After Russia objected, a compromise was reached, and Ki-moon's work was praised as resulting in "the most vulnerable or marginalized have been increasingly heard and assisted by the United Nations."

The promotion of homosexuality as natural and positive has created heated debates in the U.N., particularly from Christian African countries and Islamic nations. Communist China also regularly objected, as well as Orthodox Christian Russia.

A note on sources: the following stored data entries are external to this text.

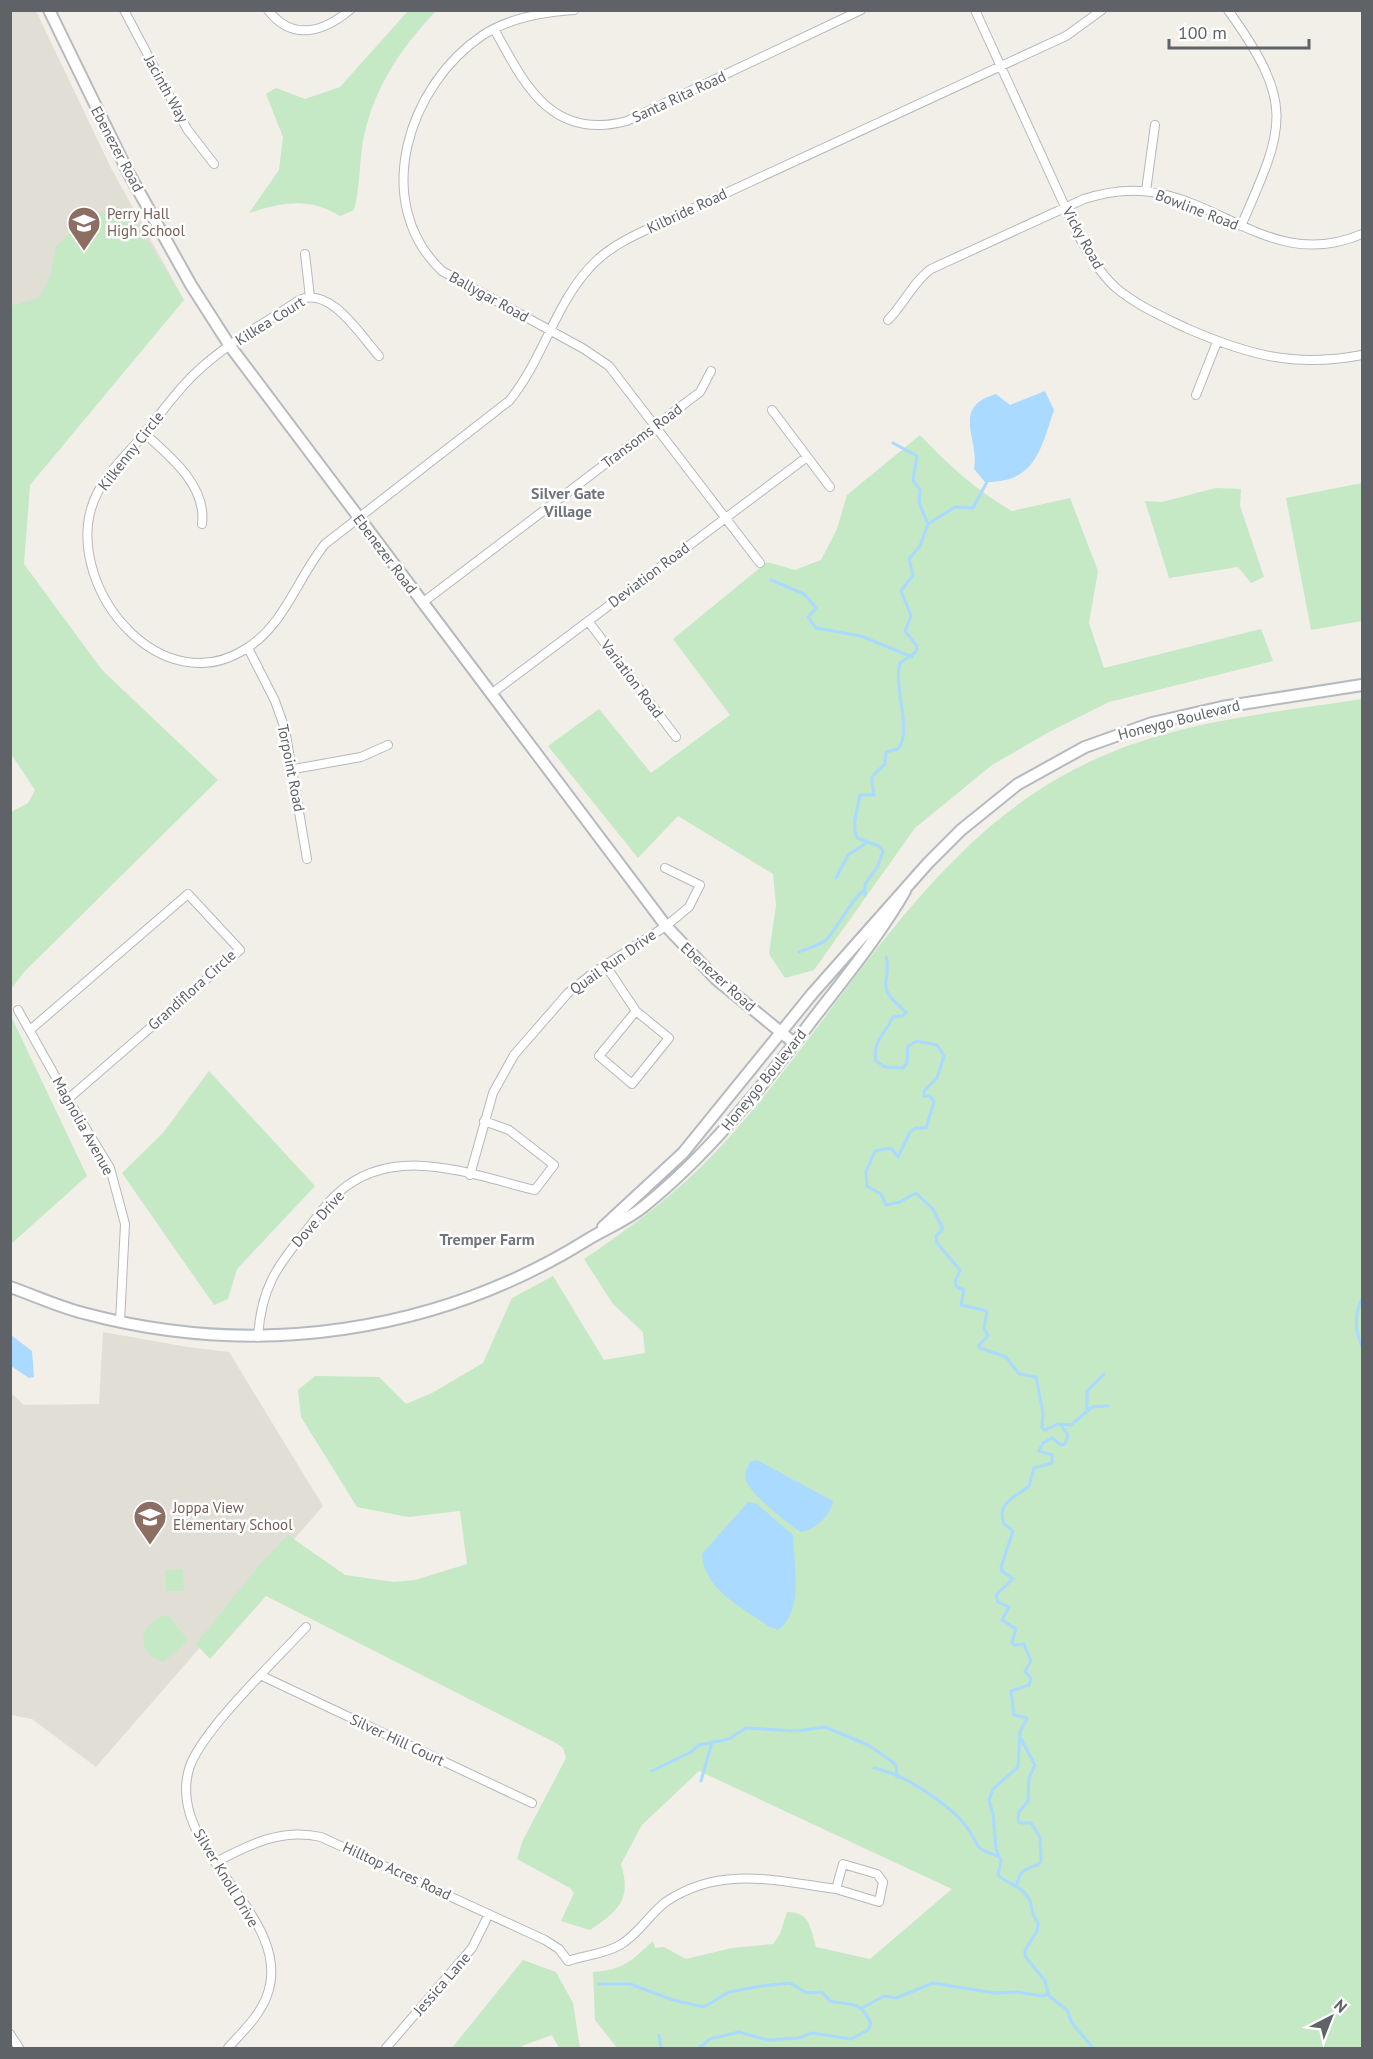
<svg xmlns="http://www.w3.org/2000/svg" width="1373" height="2059" font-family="'PT Sans',sans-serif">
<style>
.education{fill:#e1ded6}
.green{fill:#c5e8c5}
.water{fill:#aadaff}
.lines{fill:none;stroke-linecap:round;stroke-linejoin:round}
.stream{stroke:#aadaff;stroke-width:3}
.street-casing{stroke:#b5b8bc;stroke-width:10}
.secondary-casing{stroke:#b6babf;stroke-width:14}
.street{stroke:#fff;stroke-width:8}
.secondary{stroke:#fff;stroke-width:10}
.labels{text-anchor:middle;stroke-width:5;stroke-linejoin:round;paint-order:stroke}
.street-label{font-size:15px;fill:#5f6368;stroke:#fff}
.education-label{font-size:15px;fill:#785e54;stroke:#fff;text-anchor:start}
.neighbourhood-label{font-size:16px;font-weight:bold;fill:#70757a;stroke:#fff}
</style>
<rect width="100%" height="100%" fill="#f1efe8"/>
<path class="education" d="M10,11H36L111,168L184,300L10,457Z
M103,1332L187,1347L229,1352L323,1506L96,1767L32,1719L11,1715L10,1392L24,1405L99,1404Z"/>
<path class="green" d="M408,11H436C397,52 367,98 361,156C359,176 359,190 354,210L340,216C309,197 283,202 249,213L279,170L283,137L266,94L276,88L305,99L340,87Z
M119,206L133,217L184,300L30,485L24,564L102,670L218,780L24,972L11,989V812L28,803L35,790L11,754V306L39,298L50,277L56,246L93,215Z
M920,435C947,464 977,491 1012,511L1070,498L1098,571L1089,623L1104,668L1261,629L1273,661L1109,702L1049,732L992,765L915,828L814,970L785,978L769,954L776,905L773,874L678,816L638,858L548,746L599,709L651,773L730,715L673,639L767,562L795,570L821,560L837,529L847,495Z
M1362,483V621L1311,630L1286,498Z
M1216,488L1241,489L1240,506L1264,577L1251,583L1238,567L1169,578L1145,501L1162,502Z
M1362,699V2048H617L595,2020L593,1972C624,1970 631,1961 653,1941L655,1948L664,1947L686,1959L732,1948L773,1944L780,1934L787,1912C810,1912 810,1927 816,1947L870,1959L952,1889L699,1771L642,1825L621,1864C632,1900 618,1911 590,1930L561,1921L574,1893L570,1888L517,1859L523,1840L566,1758L563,1748L556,1743L266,1596L210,1659L196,1644L260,1564L288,1535L345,1575L394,1582L415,1580L467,1564L460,1511L408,1517L357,1507L301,1417L298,1390L315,1376L379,1377L406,1404L432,1393L483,1363L512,1298L553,1276L604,1360L645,1353L643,1332L613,1304L584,1259C626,1231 666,1201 702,1166C828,1040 913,851 1077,768C1166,722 1265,714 1362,699Z
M10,1014L87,1176L11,1244H10Z
M209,1071L315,1186L237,1269L228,1299L214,1305L122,1173L163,1133Z
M183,1569L184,1591H166L165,1570Z
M168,1615L188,1640L164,1662C133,1654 139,1619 168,1615Z
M523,1960L556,1972L573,2003L580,2048H559L552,2035L524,2045L521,2048H452Z"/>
<path class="water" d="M1045,391L1054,410C1040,452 1035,482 985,482L974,469C980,440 950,407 996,394L1010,405Z
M11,1335L32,1351L34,1377L29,1378L11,1366Z
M757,1460L833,1501C831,1515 815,1530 801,1532C789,1525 749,1493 746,1480C744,1473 747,1468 750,1462Z
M748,1502L757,1504L793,1535C794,1564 804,1612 778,1630L768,1626C742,1607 704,1590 702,1554Z"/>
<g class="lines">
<path class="stream" d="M893,443L917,456L913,480L920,490L919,503L928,524
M771,580L804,594L816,608L808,617L816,628L861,636L912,657
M836,878L848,855L865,844
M865,895V884L878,866L883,851L879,846L857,838C851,824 858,809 860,795H874C871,773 868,780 885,764L886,752L898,749C913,731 893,689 900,663L916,652L917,646L905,631L911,616L901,591L913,575L909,559L920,546L928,524L955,507L973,508L988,480
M799,952C807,948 819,946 826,940C837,929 854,895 864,891
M886,957C889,967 887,972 886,981C883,995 898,1004 906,1012L903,1016L893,1017C887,1031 871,1043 876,1061L885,1067L903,1068L907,1063L908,1046L917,1041L937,1045L944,1056L937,1078L924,1091V1096H930L934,1102L926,1128H916L910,1132L898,1157L891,1148L875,1151L866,1172L867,1186L881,1194L886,1205L900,1202L916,1193L933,1209L943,1229L936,1236L937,1243L960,1270L955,1282L957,1287L964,1290L961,1305L987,1311L984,1328L988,1336L979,1345L980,1348L1006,1357L1019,1374L1036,1377L1043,1413L1042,1428L1045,1430L1058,1424L1071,1425L1092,1407L1108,1406
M1362,1299C1354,1313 1355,1332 1362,1346
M1087,1410V1391L1104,1374
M1061,1425L1068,1435L1065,1444L1061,1445L1052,1438L1043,1443L1039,1451L1052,1455V1463L1034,1468L1029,1486C1016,1497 996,1502 1004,1524L1013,1531L1001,1567L1002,1571L1013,1579L996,1595L998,1602L1009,1607L1002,1620L1016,1629L1012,1642L1014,1645L1024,1644L1031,1661L1025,1671L1031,1679L1029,1685L1011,1691L1014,1715L1027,1718L1020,1732L1018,1767L993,1789L989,1800L993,1814L996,1849L1001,1861L998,1875C1008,1885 1024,1886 1030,1901C1033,1910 1031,1914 1038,1923L1037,1931L1025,1950V1956L1045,1981L1049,1996L1067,2010L1072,2023L1093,2048
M874,1768C902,1774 932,1794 954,1813C965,1822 971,1834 978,1846C982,1852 993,1853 999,1857
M652,1771L691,1752L699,1745L729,1739L746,1728L796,1731L825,1727L868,1745L890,1760L896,1765L897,1777
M701,1781L712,1742
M1017,1884C1020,1869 1027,1869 1039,1864L1041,1861L1040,1837L1031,1823H1020L1018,1820L1019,1812L1028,1801L1029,1778L1035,1765L1021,1739
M599,1984H630L673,2000L704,2007L729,1992L761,1986L790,1983L807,1993L822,1992L830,2001C852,2006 859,1999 871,2023L868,2030L851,2039L812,2033L798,2038L768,2040L739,2032L710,2039L699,2048
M862,2008L884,1996L896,1998L933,1983L995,1993L1017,1992L1042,1996L1048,1994
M659,2035L661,2048"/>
<g class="street-casing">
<path id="street" d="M124,10L187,129L214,164
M268,10C292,41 322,33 350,10
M574,10C543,12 509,18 483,35C408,85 370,203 442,271L584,349L609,366L760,563
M975,10L1078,235C1089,254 1099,272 1115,287C1136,305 1161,316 1186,328C1248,355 1295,368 1362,355
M1228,10C1296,105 1285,126 1241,226
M494,29C525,85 551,141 627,121L861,10
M1146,191L1155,125
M305,254L310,297
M888,320C904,304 913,282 931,269L1084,199C1109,191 1132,188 1157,193C1232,208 1280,269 1362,234
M379,356C360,335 331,286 299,300C267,322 231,341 202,367C178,388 160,415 140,439C121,460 99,481 91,509C68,591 162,704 247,648C285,624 298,577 325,544L509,401C544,359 556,299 596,261C614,244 637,234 659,224L1066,36L1102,10
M1196,395L1217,342
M772,410L830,487
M144,433C170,456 207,486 202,524
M422,603L700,392L711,371
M588,621L676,737
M248,648L275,701L285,729L307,859
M491,694L807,457
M294,769L361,757L388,745
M606,966L636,1011L669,1038L632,1084L599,1056L636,1011
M18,1010L68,1099L110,1168L125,1224L120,1322
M30,1030L188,894L240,950L68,1099
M470,1175L493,1093L514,1055L568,993L593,973L666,926L689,907L700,885L665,868
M258,1337C261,1289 276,1267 306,1231C316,1219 326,1203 338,1193C395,1142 471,1175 535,1190L554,1165L509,1130L484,1121
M262,1676L532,1803
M216,1862C250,1844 282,1828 321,1837L545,1940L559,1949L568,1961C585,1955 605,1954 620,1945C639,1934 650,1913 667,1901C721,1865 777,1881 836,1889
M843,1864L877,1874L883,1882L879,1902L836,1889Z
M10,2034L19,2048
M228,2048C241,2033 258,2018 266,1998C300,1917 161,1850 190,1766C204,1728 277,1659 306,1627
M386,2048L472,1948L489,1914"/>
</g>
<g class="secondary-casing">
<path id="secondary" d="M49,10L128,172L191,285L230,346L666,926L716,979L794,1043
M603,1227L683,1153L812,994L928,863L961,830L1018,784L1085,747L1152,723L1222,707L1362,685
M10,1287C36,1296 61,1308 87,1314C257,1359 438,1333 587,1240C606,1228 626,1221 643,1207C708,1155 760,1089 810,1023C843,980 878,938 905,891"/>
</g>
<use href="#street" class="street"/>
<use href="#secondary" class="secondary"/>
</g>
<defs>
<g id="school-pin" transform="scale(1.725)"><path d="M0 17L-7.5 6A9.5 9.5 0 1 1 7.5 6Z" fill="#8d6e63" stroke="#fff"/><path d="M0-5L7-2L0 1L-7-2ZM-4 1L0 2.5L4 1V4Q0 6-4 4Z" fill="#fff"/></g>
</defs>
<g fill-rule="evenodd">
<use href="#school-pin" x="84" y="223"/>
<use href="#school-pin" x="150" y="1517"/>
</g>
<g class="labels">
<g class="street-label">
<text transform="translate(166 89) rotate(61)" y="5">Jacinth Way</text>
<text transform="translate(679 97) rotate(-25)" y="5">Santa Rita Road</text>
<text transform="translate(117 149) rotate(62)" y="5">Ebenezer Road</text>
<text transform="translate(1197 210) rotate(21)" y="5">Bowline Road</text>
<text transform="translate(687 211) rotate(-25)" y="5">Kilbride Road</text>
<text transform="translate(1083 238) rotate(61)" y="5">Vicky Road</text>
<text transform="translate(489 297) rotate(29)" y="5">Ballygar Road</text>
<text transform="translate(270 321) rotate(-32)" y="5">Kilkea Court</text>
<text transform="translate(642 436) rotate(-37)" y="5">Transoms Road</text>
<text transform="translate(131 451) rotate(-52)" y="5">Kilkenny Circle</text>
<text transform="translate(385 554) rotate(53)" y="5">Ebenezer Road</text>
<text transform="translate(649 575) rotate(-37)" y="5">Deviation Road</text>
<text transform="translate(632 679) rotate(53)" y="5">Variation Road</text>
<text transform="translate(1179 720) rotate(-14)" y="5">Honeygo Boulevard</text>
<text transform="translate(291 768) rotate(79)" y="5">Torpoint Road</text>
<text transform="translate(613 962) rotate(-35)" y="5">Quail Run Drive</text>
<text transform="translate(718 977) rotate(42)" y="5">Ebenezer Road</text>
<text transform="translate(192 990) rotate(-42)" y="5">Grandiflora Circle</text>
<text transform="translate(764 1080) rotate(-51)" y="5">Honeygo Boulevard</text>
<text transform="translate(83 1126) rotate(61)" y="5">Magnolia Avenue</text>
<text transform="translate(318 1219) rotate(-48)" y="5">Dove Drive</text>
<text transform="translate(397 1740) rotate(25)" y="5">Silver Hill Court</text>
<text transform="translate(397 1871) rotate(25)" y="5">Hilltop Acres Road</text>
<text transform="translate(226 1878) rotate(59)" y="5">Silver Knoll Drive</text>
<text transform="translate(442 1984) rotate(-49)" y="5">Jessica Lane</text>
</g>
<g class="education-label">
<text x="107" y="219">Perry Hall<tspan x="107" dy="17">High School</tspan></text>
<text x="173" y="1513">Joppa View<tspan x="173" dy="17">Elementary School</tspan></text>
</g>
<g class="neighbourhood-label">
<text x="568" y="499">Silver Gate<tspan x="568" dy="18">Village</tspan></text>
<text x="487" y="1245">Tremper Farm</text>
</g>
</g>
<rect width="1373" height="2059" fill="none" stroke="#5f6368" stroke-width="24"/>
<g transform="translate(1331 2017) rotate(42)" stroke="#ffffff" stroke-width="4.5" paint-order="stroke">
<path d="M0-4.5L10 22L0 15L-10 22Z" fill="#5f6368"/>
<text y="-9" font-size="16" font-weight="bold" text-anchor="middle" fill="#5f6368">N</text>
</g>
<path d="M1169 39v9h140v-9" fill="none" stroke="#5f6368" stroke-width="3"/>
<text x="1178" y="39" font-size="18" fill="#5f6368" stroke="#ffffff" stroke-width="4.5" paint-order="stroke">100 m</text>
</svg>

Sodomy is still a crime in at least 73 countries, according to the U.N., which reports the statistic as a negative sign of prejudice. Medical science has proved sodomy to be physically harmful and the leading cause of the spread of AIDS. Many religions, including Christianity, also believe it is spiritually and psychologically harmful.

Under Ki-moon, the U.N. issued six new stamps promoting homosexuality. The African Group, composed of 54 nations, the multi-national Muslim conglomerate "Organization of Islamic Cooperation," and the Group of Friends of the Family, which includes 25 nations, protested the stamps to no avail.

Ki-moon, a South Korean, steps down December 31.  Antonio Guterres of Portugal will take his place as U.N. Secretary General.

At last Wednesday's ceremony, Ki-moon said that upon leaving his position his “deepest regret … is the continuing nightmare in Syria.” He urged the UNSC to unite, as Patriarch Kirill of Moscow has advised, and militarily protect civilians in Aleppo, Syria, who have yet again been bombarded in one of the fiercest battles of the five-year ISIS advance.